In my mental model of Silicon Valley, the first "tree" was Fairchild Semiconductor (founded in 1957) which begat Intel (founded 1968) which begat Apple (1976) and Oracle (1977), which begat Sun (1982), Silicon Graphics (1981), and Cisco (1984) which begat Siebel (1993) and Netscape (1994), which begat Yahoo! (1995) and eBay (1995), which begat Google (1998) and PayPal (1998), which begat YouTube (2005), Facebook (2004), and LinkedIn (2003) which begat Twitter (2006) and Zynga (2007), which begat Square (2010), Dropbox (2008), and many more.
If I left out important foundational companies of this mental model, please forgive me. That was not meant to be a comprehensive history. It was meant to illustrate how this evolutionary scenario plays out over time.
If you drill down a bit deeper, you see that the founders, investors and early employees generate a tremendous amount of wealth from these big successes. The later employees don't make as much wealth but they do learn a ton and make enough money that they don't need to work for someone else and so they strike out on their own and are often funded by the folks who made the big money in the prior startup. That's how the seed drops from the tree and starts a new tree growing. This continues on and on and on.
If you look at that history of silicon valley, you see that in the forty year history (since Intel's formation), there have been close to ten cycles of maturation and new company formation, and those cycles are getting shorter and the number of important foundational companies that are formed each cycle are increasing.
That makes total sense since this darwinian evolutionary model is non linear. One company begets two and those two companies beget four, and so on and so forth. Of course there are exogenous factors that also play out, like technology changes, financial market cycles, and the availability and cost of talent, and they impact how fast the startup hub economy expands.
This darwinian evolutionary model of startup hub development is not limited to silicon valley. We have seen it play out in other places, most notably Boston, and increasingly in NYC. It is also playing out in markets like Boulder Colorado and Austin Texas and many other parts of the US and many parts of the world.

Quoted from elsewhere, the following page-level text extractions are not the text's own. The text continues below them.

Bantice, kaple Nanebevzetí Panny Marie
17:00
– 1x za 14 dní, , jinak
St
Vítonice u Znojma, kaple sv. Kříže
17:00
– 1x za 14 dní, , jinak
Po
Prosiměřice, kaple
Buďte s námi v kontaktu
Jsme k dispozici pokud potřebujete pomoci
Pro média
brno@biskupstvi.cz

When I look at a startup hub, I like to figure out what the "Fairchild Semiconductor" of that market was and when it got started. That tells me how far along the development cycle that startup hub is. In NYC, that was Doubleclick which was founded in 1996, the same year as my first venture capital firm, Flatiron Partners, which was founded on two premises, that the Internet would be big and that NYC would be an important locus of Internet innovation. We did not invest in Doubleclick (sadly) but we did invest in a lot of interesting Internet companies in NYC in the late 90s.
So NYC's startub ecosystem is 16 years old now. And we are two cycles in. The companies that are getting started and funded right now in NYC are akin to the Apple/Oracle stage of silicon valley. If you want to push, you could suggest that we are three cycles in now and the companies that are getting funded right now are akin to the Sun/Silicon Graphics/Cisco era. That might be right.
But in any case, NYC's tech sector is not anywhere close in terms of fertility to silicon valley. It will be there in another 25 to 30 years. And silicon valley will be even further along.
Unless, of course, something else happens.
The technological revolution that preceded the digital revolution was autos and airplanes. They were invented in the late 19th and early 20th centuries and the first commercial startups emerged in the first decade of the 20th century. The auto/airplane revolution played out until the 1960s/1970s. That suggests that a technology revolution lasts around 75 years.
The transistor was invented in the late 1940s and by 1958 we had commercial startups working on the technology. So if this revolution is anything like the last, the next big thing will be invented any day now and within a decade or two we will be on to the next technology revolution.
And in that case, all bets are off. Silicon Valley could become the next Detroit and who knows what will be the next Silicon Valley.
But of course, all of this is conjecture. History doesn't repeat itself. But it does rhyme. That comes from Samuel Clemens (aka Mark Twain). One of my favorite people ever.